Acute Care Hospital Transfer Policy

Published 11/30/2023

The Office of Inspector General (OIG) has conducted several reviews identifying Medicare overpayments to hospitals that didn’t comply with Medicare’s post-acute care transfer policy. The OIG found that some hospitals transferred inpatients to certain post-acute care settings but coded the patient discharge status as a discharge to home. To assure proper payment under the Medicare Severity-Diagnosis Related Group (MS-DRG) payment system, hospitals must be sure to code the discharge/transfer status of patients accurately to reflect the patient’s level of post-discharge care. Prior OIG audits identified over $563 million in overpayments to hospitals that did not comply with Medicare’s post-acute-care transfer policy. These hospitals transferred patients to certain post-acute-care settings, such as skilled nursing facilities (SNFs), but claimed the higher reimbursements associated with discharges to home.

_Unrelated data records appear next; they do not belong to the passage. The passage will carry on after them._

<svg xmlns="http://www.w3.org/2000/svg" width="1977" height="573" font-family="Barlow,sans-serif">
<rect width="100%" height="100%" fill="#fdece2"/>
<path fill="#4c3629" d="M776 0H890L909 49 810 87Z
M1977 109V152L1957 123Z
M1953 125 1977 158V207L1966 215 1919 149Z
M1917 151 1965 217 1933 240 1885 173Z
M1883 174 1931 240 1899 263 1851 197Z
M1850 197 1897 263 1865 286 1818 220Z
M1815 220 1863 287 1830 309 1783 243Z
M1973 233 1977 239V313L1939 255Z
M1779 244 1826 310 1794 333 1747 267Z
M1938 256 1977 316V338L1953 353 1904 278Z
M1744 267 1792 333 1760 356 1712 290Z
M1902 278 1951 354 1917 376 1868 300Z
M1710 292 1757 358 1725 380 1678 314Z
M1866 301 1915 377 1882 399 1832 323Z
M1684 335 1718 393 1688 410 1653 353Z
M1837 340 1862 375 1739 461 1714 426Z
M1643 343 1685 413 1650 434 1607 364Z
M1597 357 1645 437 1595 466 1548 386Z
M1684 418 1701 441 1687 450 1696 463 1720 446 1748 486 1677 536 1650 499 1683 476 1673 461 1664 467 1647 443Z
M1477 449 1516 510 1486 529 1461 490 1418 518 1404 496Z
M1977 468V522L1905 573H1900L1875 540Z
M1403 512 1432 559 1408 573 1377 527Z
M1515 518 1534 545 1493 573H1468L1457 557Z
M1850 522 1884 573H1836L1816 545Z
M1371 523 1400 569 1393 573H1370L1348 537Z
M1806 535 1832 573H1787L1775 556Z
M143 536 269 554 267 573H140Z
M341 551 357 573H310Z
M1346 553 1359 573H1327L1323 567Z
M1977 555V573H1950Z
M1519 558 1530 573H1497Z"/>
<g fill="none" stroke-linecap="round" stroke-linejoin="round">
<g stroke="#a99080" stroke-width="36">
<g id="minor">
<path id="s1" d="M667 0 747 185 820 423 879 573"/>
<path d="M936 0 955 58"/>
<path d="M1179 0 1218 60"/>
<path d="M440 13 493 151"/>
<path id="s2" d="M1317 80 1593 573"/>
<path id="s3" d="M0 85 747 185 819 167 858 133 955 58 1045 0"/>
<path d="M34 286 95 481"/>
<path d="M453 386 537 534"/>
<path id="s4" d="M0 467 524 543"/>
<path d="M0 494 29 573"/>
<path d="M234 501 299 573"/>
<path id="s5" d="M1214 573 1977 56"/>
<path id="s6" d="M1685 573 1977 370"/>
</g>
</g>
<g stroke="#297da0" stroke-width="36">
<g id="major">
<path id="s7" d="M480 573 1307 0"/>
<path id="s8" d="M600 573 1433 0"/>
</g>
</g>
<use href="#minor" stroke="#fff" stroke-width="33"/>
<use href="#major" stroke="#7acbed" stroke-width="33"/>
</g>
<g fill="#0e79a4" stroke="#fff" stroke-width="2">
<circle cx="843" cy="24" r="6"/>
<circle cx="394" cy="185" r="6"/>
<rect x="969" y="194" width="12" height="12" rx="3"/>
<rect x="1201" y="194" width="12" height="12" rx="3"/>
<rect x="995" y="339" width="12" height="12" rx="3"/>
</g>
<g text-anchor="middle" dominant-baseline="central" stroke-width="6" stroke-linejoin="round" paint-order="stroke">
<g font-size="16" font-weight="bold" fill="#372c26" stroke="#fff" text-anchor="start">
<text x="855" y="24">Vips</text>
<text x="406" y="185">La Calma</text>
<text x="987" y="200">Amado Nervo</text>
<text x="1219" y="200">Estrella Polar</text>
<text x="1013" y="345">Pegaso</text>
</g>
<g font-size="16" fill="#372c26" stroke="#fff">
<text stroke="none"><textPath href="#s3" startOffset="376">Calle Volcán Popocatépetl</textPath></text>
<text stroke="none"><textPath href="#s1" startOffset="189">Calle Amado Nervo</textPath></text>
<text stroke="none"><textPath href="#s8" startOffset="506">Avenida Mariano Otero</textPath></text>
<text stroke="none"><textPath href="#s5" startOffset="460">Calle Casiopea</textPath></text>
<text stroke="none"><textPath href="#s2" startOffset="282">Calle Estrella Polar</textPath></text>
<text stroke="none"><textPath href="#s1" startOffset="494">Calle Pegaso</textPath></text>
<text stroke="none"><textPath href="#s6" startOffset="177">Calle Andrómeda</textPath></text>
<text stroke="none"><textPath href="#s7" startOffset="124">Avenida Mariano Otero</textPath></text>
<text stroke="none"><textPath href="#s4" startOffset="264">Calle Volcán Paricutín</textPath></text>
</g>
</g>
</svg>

Under the transfer policy, a transfer occurs when a beneficiary’s hospital stay has ended and discharged from an acute-care hospital to a post-acute care setting or if the patient is going home with home health or hospice. A 'post-acute care transfer' occurs when a Medicare beneficiary in an IPPS hospital stay is grouped to one of the MS-DRGs.

To comply with this policy, hospitals must assign the correct patient status code. A patient status code is a two-digit code that identifies where the patient is at the conclusion of a health care facility encounter (this could be a visit or an actual inpatient stay) or at the end of a billing cycle (the 'through' date of a claim). CMS requires patient status codes if the patient is discharged to a post-acute care setting, home, home with home health or home with hospice. 

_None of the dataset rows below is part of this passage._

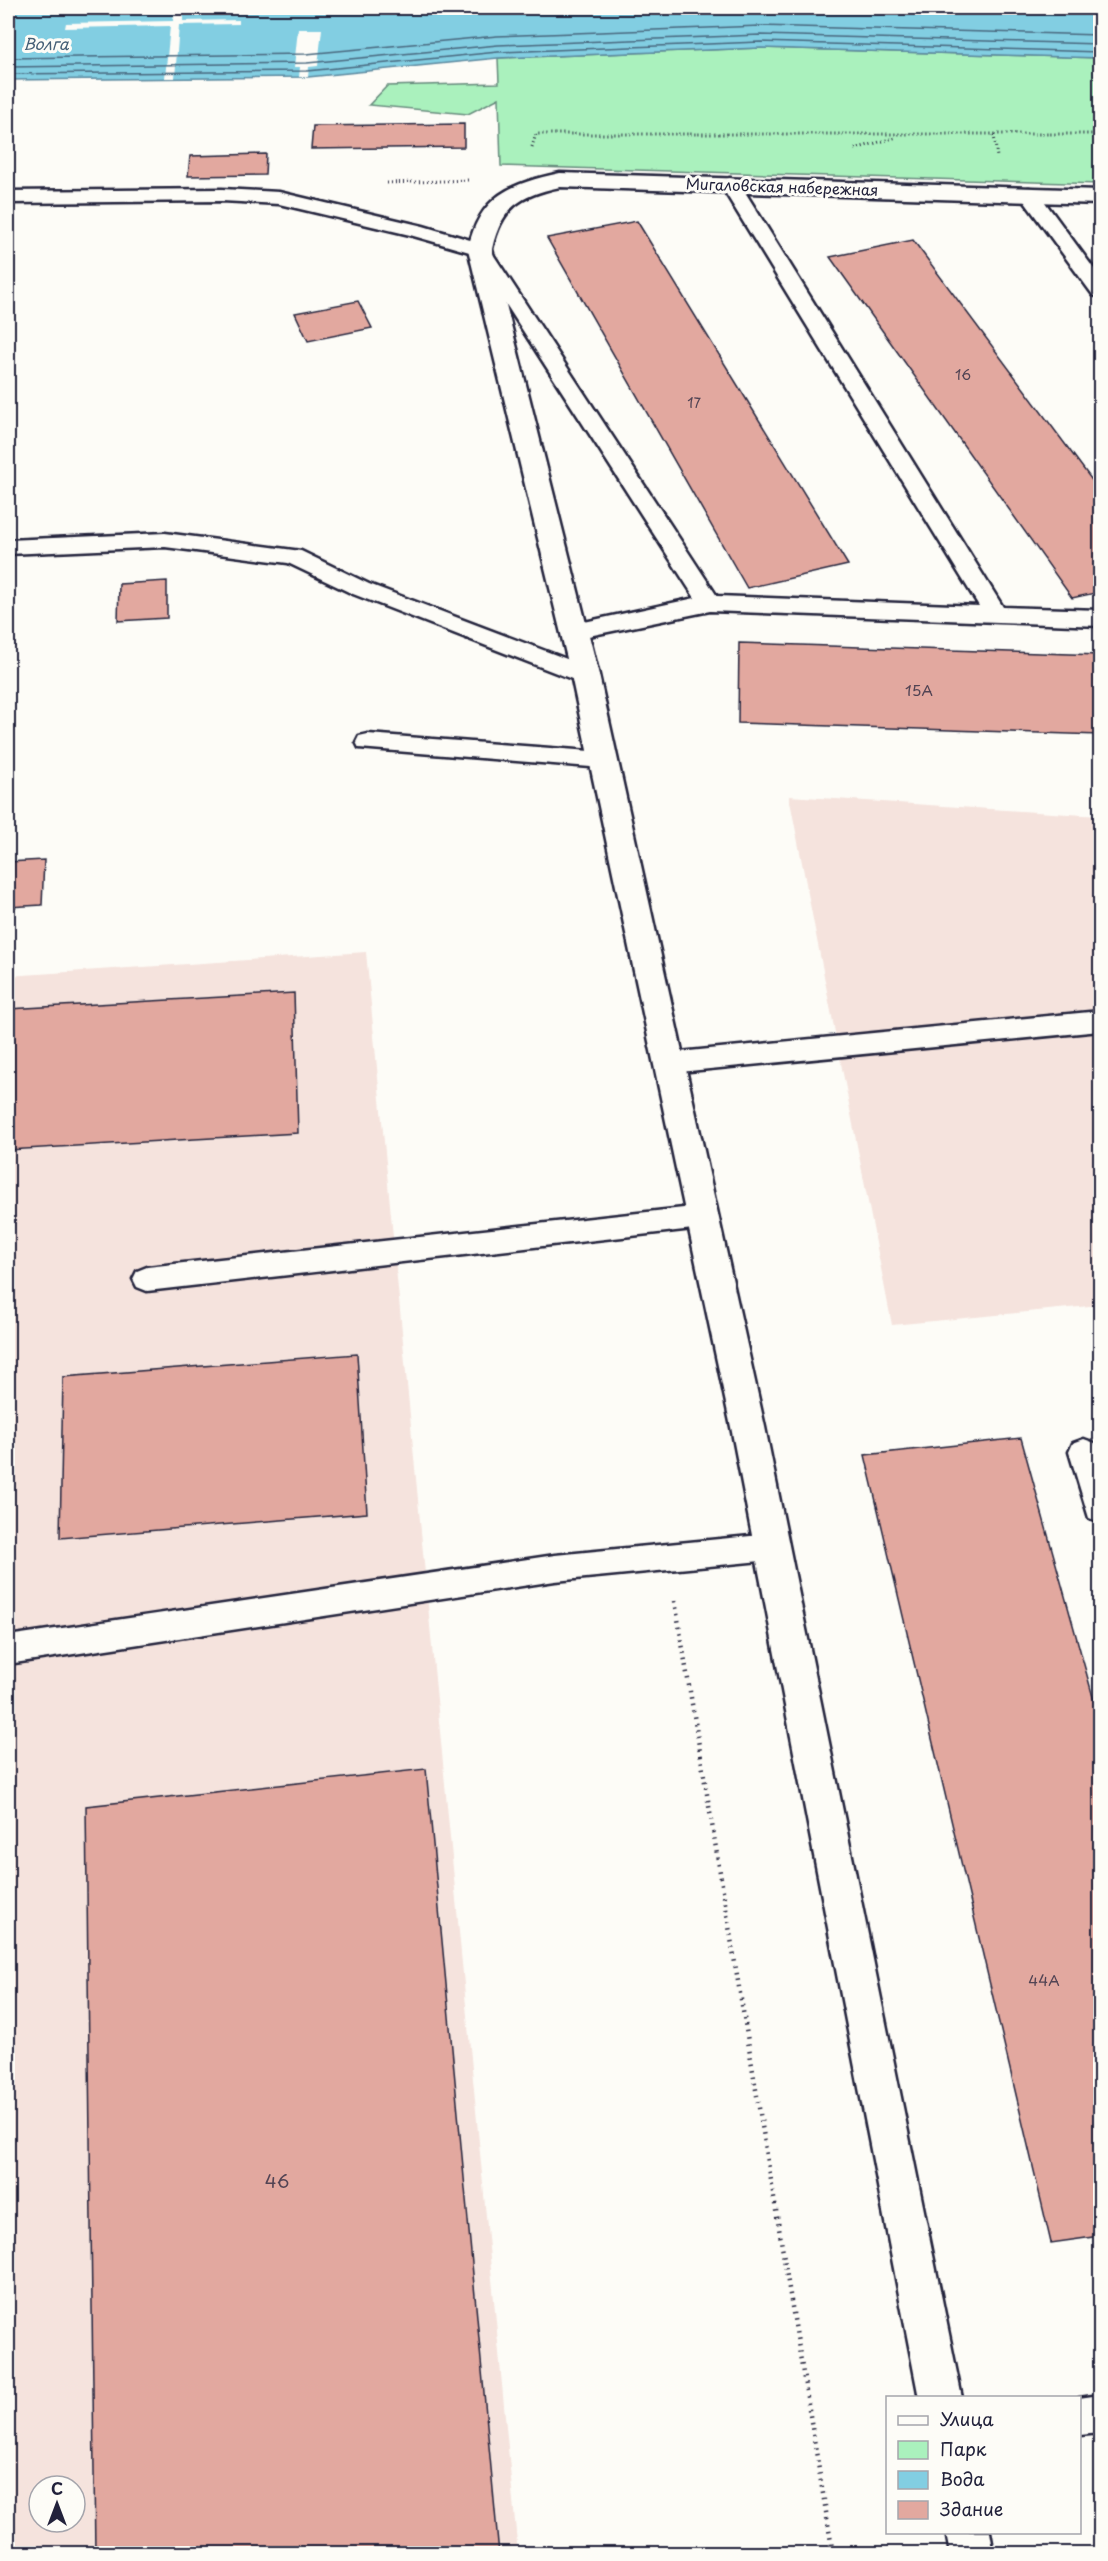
<svg xmlns="http://www.w3.org/2000/svg" width="1108" height="2561" viewBox="0 0 1108 2561" font-family="'Playpen Sans',sans-serif">
  <rect width="100%" height="100%" fill="#fdfcf7"/>
  <filter id="ink" filterUnits="userSpaceOnUse"><feTurbulence type="fractalNoise" baseFrequency=".0167" numOctaves="2"/><feDisplacementMap in="SourceGraphic" scale="12" xChannelSelector="R" yChannelSelector="G"/><feConvolveMatrix kernelMatrix="1 2 1 2 8 2 1 2 1" color-interpolation-filters="sRGB"/></filter>
  <g filter="url(#ink)">
    <!-- built -->
    <path fill="#f5e3dd" fill-rule="evenodd" d="M 789,796 L 1100,816 L 1100,1305 L 892,1325 Z
      M 366,952 L 518,2553 L 8,2553 L 8,976 ZM 39,2486 L 75,2486 L 75,2522 L 39,2522 Z"/>
    <!-- green -->
    <path fill="#aaf1bd" stroke="#668a7c" stroke-width="1.5" d="M 761,48 L 1100,58 L 1100,184 L 501,166 L 499,98 L 468,114 L 369,105 L 387,86 L 499,83 L 498,58 Z"/>
    <!-- water -->
    <path fill="#82cee2" stroke="#5c899f" stroke-width="1.5" d="M 8,8 L 1100,8 L 1100,58 L 761,48 L 498,58 L 308,77 L 8,80 Z"/>
    <!-- pier -->
    <path fill="#fdfcf7" d="M 175,8 L 184,8 L 183,21 L 239,20 L 239,24 L 179,25 L 175,78 L 165,78 L 170,26 L 65,28 L 66,23 L 173,21 Z
      M 298,29 L 322,29 L 318,66 L 309,67 L 308,77 L 299,77 L 300,67 L 294,67 Z"/>
    <g fill="none" stroke-linecap="round" stroke-linejoin="round">
      <!-- shore -->
      <path stroke="#48677e" stroke-width="1.5" d="M 8,58 L 306,54 L 497,36 L 760,26 L 1100,35
        M 8,67 L 307,63 L 498,45 L 760,35 L 1100,44
        M 8,74 L 307,71 L 498,52 L 760,42 L 1100,52"/>
    </g>
    <!-- building -->
    <path fill="#e2a89f" stroke="#22223b" stroke-width="1.5" d="M 464,124 L 464,147 L 311,149 L 313,126 Z
      M 266,154 L 265,175 L 188,176 L 190,156 Z
      M 637,221 L 848,565 L 747,588 L 547,238 Z
      M 913,240 L 1100,491 L 1100,592 L 1072,598 L 830,257 Z
      M 358,301 L 372,328 L 308,341 L 295,313 Z
      M 167,581 L 167,618 L 118,621 L 119,584 Z
      M 739,643 L 1100,655 L 1100,735 L 738,723 Z
      M 44,860 L 42,905 L 8,907 L 8,862 Z
      M 294,993 L 298,1133 L 8,1150 L 8,1009 Z
      M 357,1354 L 367,1513 L 60,1538 L 63,1377 Z
      M 1021,1438 L 1100,1722 L 1100,2236 L 1051,2243 L 865,1455 Z
      M 426,1769 L 499,2554 L 95,2554 L 86,1806 Z"/>
    <g fill="none" stroke-linecap="round" stroke-linejoin="round">
      <!-- service casing -->
      <g stroke="#22223b" stroke-width="5">
        <path id="service" d="M 730,178 L 737,180 L 740,184 L 1003,607 L 1100,610 L 1100,626 L 710,611 L 574,639 L 566,636 L 562,631 L 566,626 L 695,598 L 473,253 L 410,235 L 279,204 L 222,201 L 8,203 L 8,191 L 222,189 L 279,192 L 423,226 L 487,245 L 717,596 L 979,606 L 720,184 L 723,180 Z
          M 1029,188 L 1036,190 L 1100,277 L 1100,297 L 1093,295 L 1019,194 L 1022,190 Z
          M 165,533 L 301,551 L 369,584 L 593,669 L 597,675 L 593,681 L 585,683 L 577,681 L 353,594 L 288,563 L 165,547 L 8,554 L 8,540 Z
          M 368,734 L 603,752 L 612,754 L 615,760 L 612,766 L 603,768 L 359,748 L 356,742 L 359,736 Z
          M 1100,1011 L 1100,1031 L 669,1073 L 660,1070 L 656,1063 L 660,1056 L 669,1053 Z
          M 702,1206 L 712,1209 L 716,1217 L 712,1225 L 702,1228 L 147,1291 L 137,1287 L 133,1279 L 137,1271 L 147,1267 Z
          M 1084,1439 L 1095,1443 L 1100,1458 L 1100,1522 L 1089,1518 L 1069,1452 L 1073,1443 Z
          M 772,1534 L 783,1538 L 787,1547 L 783,1556 L 772,1560 L 555,1581 L 8,1664 L 8,1636 L 555,1555 Z
          M 1100,2395 L 1100,2433 L 1080,2435 L 1079,2398 Z"/>
      </g>
      <!-- minor casing -->
      <g stroke="#22223b" stroke-width="5">
        <path id="minor" d="M 560,173 L 1100,190 L 1100,204 L 560,187 C 520,195 501,208 492,249 L 599,675 L 765,1427 L 962,2398 L 919,2398 L 731,1427 L 571,675 L 468,249 C 480,195 510,184 560,173 Z
          M 946,2532 L 990,2532 L 994,2554 L 950,2554 Z"/>
      </g>
      <!-- path-far1 -->
      <path stroke="#22223b" stroke-width="3" stroke-dasharray="1 3" stroke-linecap="butt" d="M 994,135 L 997,157
        M 532,147 L 536,134 L 1100,134
        M 855,149 L 897,137
        M 387,183 L 469,180"/>
      <!-- path -->
      <path stroke="#22223b" stroke-width="4.5" stroke-dasharray="1.5 5" stroke-linecap="butt" d="M 675,1601 L 833,2554"/>
      <!-- service -->
      <use href="#service" fill="#fdfcf7" fill-rule="evenodd"/>
      <!-- minor -->
      <use href="#minor" fill="#fdfcf7" fill-rule="evenodd"/>
    </g>
  </g>
  <g text-anchor="middle" dominant-baseline="central" stroke-width="6" stroke-linejoin="round" paint-order="stroke">
    <!-- far-number labels -->
    <g font-size="14" fill="#524454">
      <text x="963" y="374">16</text>
      <text x="694" y="402">17</text>
    </g>
    <!-- far-street labels -->
    <g font-size="15" fill="#22223b" stroke="#fdfcf7">
      <text transform="translate(782 186) rotate(2)">Мигаловская набережная</text>
    </g>
    <!-- number labels -->
    <g font-size="15" fill="#524454">
      <text x="919" y="689">15А</text>
      <text x="1044" y="1979">44А</text>
    </g>
    <!-- far-water labels -->
    <g font-size="16" font-style="italic" fill="#445e75" stroke="#fdfcf7">
      <text x="46" y="43">Волга</text>
    </g>
    <!-- near-number labels -->
    <g font-size="18" fill="#524454">
      <text x="277" y="2180">46</text>
    </g>
  </g>
  <!-- margin -->
  <rect width="1108" height="2561" fill="none" stroke="#fdfcf7" stroke-width="30"/>
  <rect x="15" y="15" width="1078" height="2531" fill="none" stroke="#22223b" stroke-width="2" filter="url(#ink)"/>
  <!-- legend -->
  <rect x="886" y="2396" width="195" height="138" fill="#fdfcf7" stroke="#a5a5ac" stroke-width="1.5"/>
  <rect x="898" y="2416" width="30" height="9" fill="#fdfcf7" stroke="#a5a5ac" stroke-width="1.5"/>
  <text x="940" y="2426" font-size="18" fill="#22223b">Улица</text>
  <rect x="898" y="2441" width="30" height="18" fill="#aaf1bd" stroke="#a5a5ac" stroke-width="1.5"/>
  <text x="940" y="2456" font-size="18" fill="#22223b">Парк</text>
  <rect x="898" y="2471" width="30" height="18" fill="#82cee2" stroke="#a5a5ac" stroke-width="1.5"/>
  <text x="940" y="2486" font-size="18" fill="#22223b">Вода</text>
  <rect x="898" y="2501" width="30" height="18" fill="#e2a89f" stroke="#a5a5ac" stroke-width="1.5"/>
  <text x="940" y="2516" font-size="18" fill="#22223b">Здание</text>
  <!-- north arrow -->
  <g transform="translate(57 2504)"><circle r="28" fill="#fdfcf7" stroke="#a5a5ac" stroke-width="1.5"/>
  <path d="M0-4.5L10 22L0 15L-10 22Z" fill="#22223b"/>
  <text y="-9" font-size="16" font-weight="bold" text-anchor="middle" fill="#22223b">С</text>
  </g>
</svg>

The patient status code belongs in Field 22 on the UB-04 claim form (or its electronic equivalent) in the Health Insurance Portability and Accountability Act (HIPAA)-compliant, 837 format for all Part A inpatient, SNF, hospice, HHA, and outpatient hospital services. This code indicates the patient’s status as of the 'Through' date of the billing period (Form Locator 6 (FL 6)). For providers who file claims in the Fiscal Intermediary Shared System (FISS), the patient status code is entered on claim page 1. It is important to select the correct patient status code, and if two or more patient status codes could apply, then code to the highest level of care known. Omitting the code or submitting a claim with the incorrect code is a claim billing error and could result in your claim being rejected, or your claim being cancelled, and payment taken back.

Providers are responsible for coding the discharge bill based on the discharge plan for the patient, and if you later learn that the patient received post-acute care, the hospital should submit an adjustment bill to correct the discharge status code following Medicare’s claim adjustment criteria located in the Medicare Claims Processing Manual, Chapter 1, Section 130.1.1, and Chapter 34 (PDF). Patient discharge status codes are part of the Official UB-04 Data Specifications Manual and are used nationwide by institutional, private, and public providers, and payers of health care claims. The National Uniform Billing Committee (NUBC) develop and maintain the data elements and codes. To assist in the proper coding of patient discharge status code, you may access data elements, codes, and FAQs by referring to the UB-04 Data Specifications Manual.